This town is about 131 km, by road, west of Mbale, the largest city in Uganda's Eastern Region. The coordinates of Kamuli Town are 0°56'42.0"N, 33°07'30.0"E (Latitude:0.9450; Longitude:33.1250).
==Population==
According to the 2014 national census and population survey, the population of Kamuli Municipality was 58,984. In July 2020, the Uganda Bureau of Statistics, estimated the mid-year population of the town at 67,800.

==Administration==
The town is administered by a Municipal Council headed by a mayor. There is an elected Municipal Council of fifteen councillors.
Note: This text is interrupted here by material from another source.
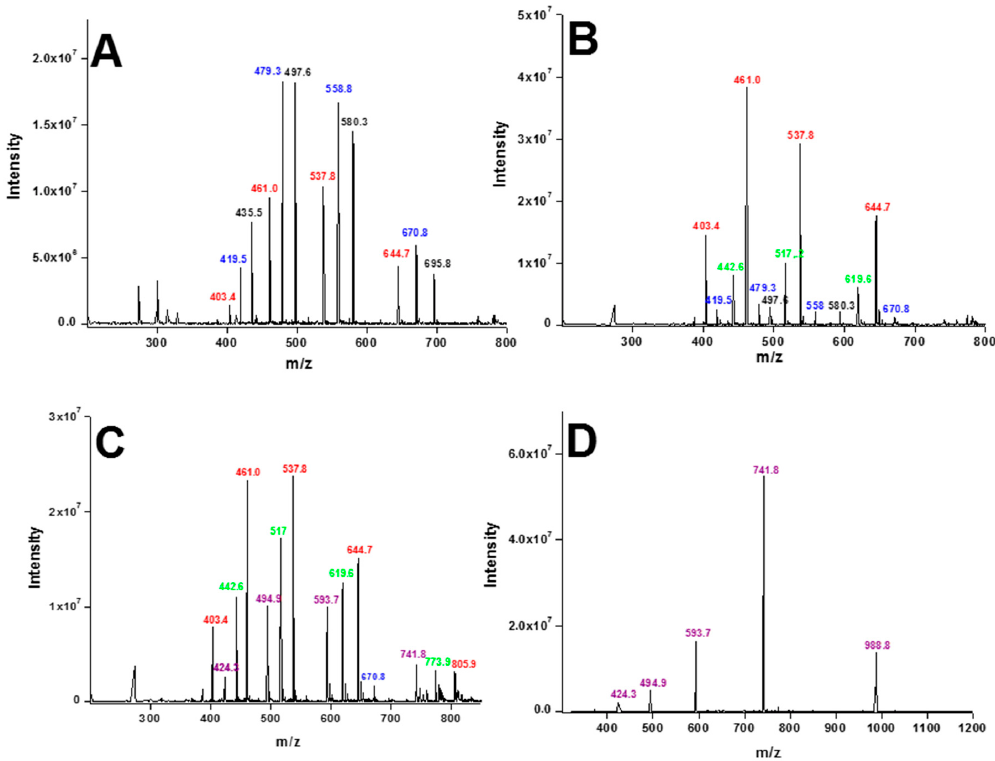
Figure 2. Serum stability analyses by mass spectrometry. Analyses of peptides and degradation products were performed after ( A ) 5 min, ( B ) 20 min, ( C ) 30 min, and ( D ) 120 min of incubation in human serum. Molecular ions: intact (p-BthTX-I) 2 , black; (p-BthTX-I) 2 minus one Lys residue, blue; (p-BthTX-I) 2 minus two Lys residues, red; (p-BthTX-I) 2 minus three Lys residues, green; and (p-BthTX-I) 2 without four Lys residues,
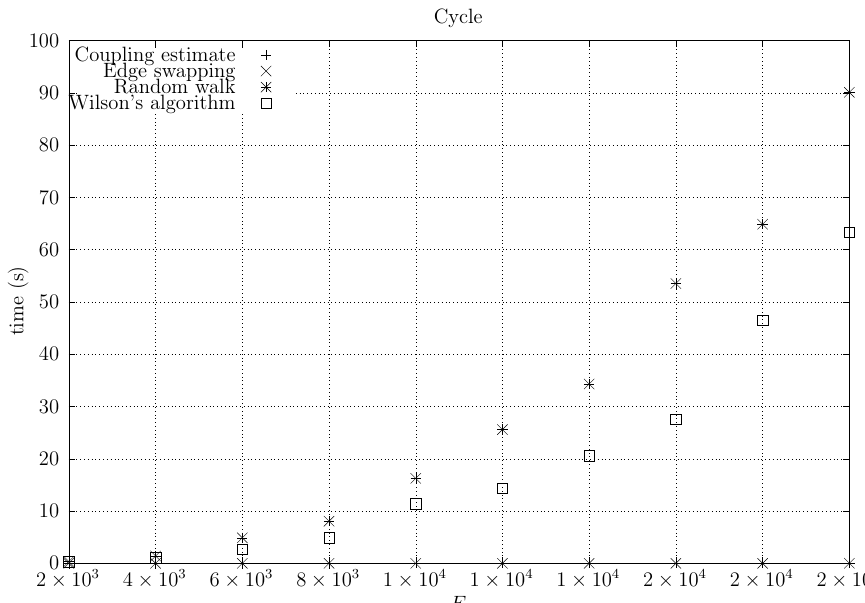
Figure 28. Running times for cycle graphs averaged over five runs, including the running time for computing the optimistic coupling estimate, the running time for generating a spanning tree based on that estimate, the edge-swapping algorithm, the running time for generating a spanning tree through a random walk, and the running time for Wilson’s algorithm.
The annual budget for the municipality in the 2019/2020 financial year that ended on 30 June 2020 was UGX:6,921,343,000 (US$1,908,570).

==Points of interest==
The following points of interest lie within the town limits or close to its borders:

1. The headquarters of Kamuli District Administration

2. The offices of Kamuli Town Council

3. Kamuli Central Market

4. Kamuli Mission Hospital, a 160-bed private hospital, owned by the Roman Catholic Diocese of Jinja

5. Kamuli General Hospital, a 100-bed public hospital, owned by the Ugandan Government, which serves as the district hospital for Kamuli District and surrounding communities.

6. Kamuli Sugar Limited, a sugar factory located approximately 12 km south of Kamuli, along the Kamuli-Mbulamuti Road.